• _What you should do_: Nothing more is wanted than an exact repeat of the data below.

• _Material to process_:
________________________

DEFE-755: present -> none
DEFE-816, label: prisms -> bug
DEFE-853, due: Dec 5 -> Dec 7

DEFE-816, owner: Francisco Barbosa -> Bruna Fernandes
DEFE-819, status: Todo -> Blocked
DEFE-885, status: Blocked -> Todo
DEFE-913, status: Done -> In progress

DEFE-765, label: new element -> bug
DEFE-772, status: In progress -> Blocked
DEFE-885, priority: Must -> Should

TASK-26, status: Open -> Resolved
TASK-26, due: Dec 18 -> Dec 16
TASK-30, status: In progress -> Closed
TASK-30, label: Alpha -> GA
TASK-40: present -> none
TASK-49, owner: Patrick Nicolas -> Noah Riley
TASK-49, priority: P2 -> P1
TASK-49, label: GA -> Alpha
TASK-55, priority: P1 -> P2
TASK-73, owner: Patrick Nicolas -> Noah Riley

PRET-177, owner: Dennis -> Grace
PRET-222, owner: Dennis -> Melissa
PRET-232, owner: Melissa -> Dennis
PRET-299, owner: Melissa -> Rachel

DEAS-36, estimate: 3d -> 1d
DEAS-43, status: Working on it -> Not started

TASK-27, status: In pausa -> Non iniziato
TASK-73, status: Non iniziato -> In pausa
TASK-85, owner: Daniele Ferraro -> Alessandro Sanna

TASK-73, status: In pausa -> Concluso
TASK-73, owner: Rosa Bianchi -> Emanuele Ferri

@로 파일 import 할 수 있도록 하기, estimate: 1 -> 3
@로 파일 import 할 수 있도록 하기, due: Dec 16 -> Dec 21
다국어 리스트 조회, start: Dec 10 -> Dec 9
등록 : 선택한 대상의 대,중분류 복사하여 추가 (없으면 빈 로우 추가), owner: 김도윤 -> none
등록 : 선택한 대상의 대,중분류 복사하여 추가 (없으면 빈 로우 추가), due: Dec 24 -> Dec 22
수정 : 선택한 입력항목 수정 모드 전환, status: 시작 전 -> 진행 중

________________________

• _Answer below_:
DEFE-755: present -> none
DEFE-816, label: prisms -> bug
DEFE-853, due: Dec 5 -> Dec 7

DEFE-816, owner: Francisco Barbosa -> Bruna Fernandes
DEFE-819, status: Todo -> Blocked
DEFE-885, status: Blocked -> Todo
DEFE-913, status: Done -> In progress

DEFE-765, label: new element -> bug
DEFE-772, status: In progress -> Blocked
DEFE-885, priority: Must -> Should

TASK-26, status: Open -> Resolved
TASK-26, due: Dec 18 -> Dec 16
TASK-30, status: In progress -> Closed
TASK-30, label: Alpha -> GA
TASK-40: present -> none
TASK-49, owner: Patrick Nicolas -> Noah Riley
TASK-49, priority: P2 -> P1
TASK-49, label: GA -> Alpha
TASK-55, priority: P1 -> P2
TASK-73, owner: Patrick Nicolas -> Noah Riley

PRET-177, owner: Dennis -> Grace
PRET-222, owner: Dennis -> Melissa
PRET-232, owner: Melissa -> Dennis
PRET-299, owner: Melissa -> Rachel

DEAS-36, estimate: 3d -> 1d
DEAS-43, status: Working on it -> Not started

TASK-27, status: In pausa -> Non iniziato
TASK-73, status: Non iniziato -> In pausa
TASK-85, owner: Daniele Ferraro -> Alessandro Sanna

TASK-73, status: In pausa -> Concluso
TASK-73, owner: Rosa Bianchi -> Emanuele Ferri

@로 파일 import 할 수 있도록 하기, estimate: 1 -> 3
@로 파일 import 할 수 있도록 하기, due: Dec 16 -> Dec 21
다국어 리스트 조회, start: Dec 10 -> Dec 9
등록 : 선택한 대상의 대,중분류 복사하여 추가 (없으면 빈 로우 추가), owner: 김도윤 -> none
등록 : 선택한 대상의 대,중분류 복사하여 추가 (없으면 빈 로우 추가), due: Dec 24 -> Dec 22
수정 : 선택한 입력항목 수정 모드 전환, status: 시작 전 -> 진행 중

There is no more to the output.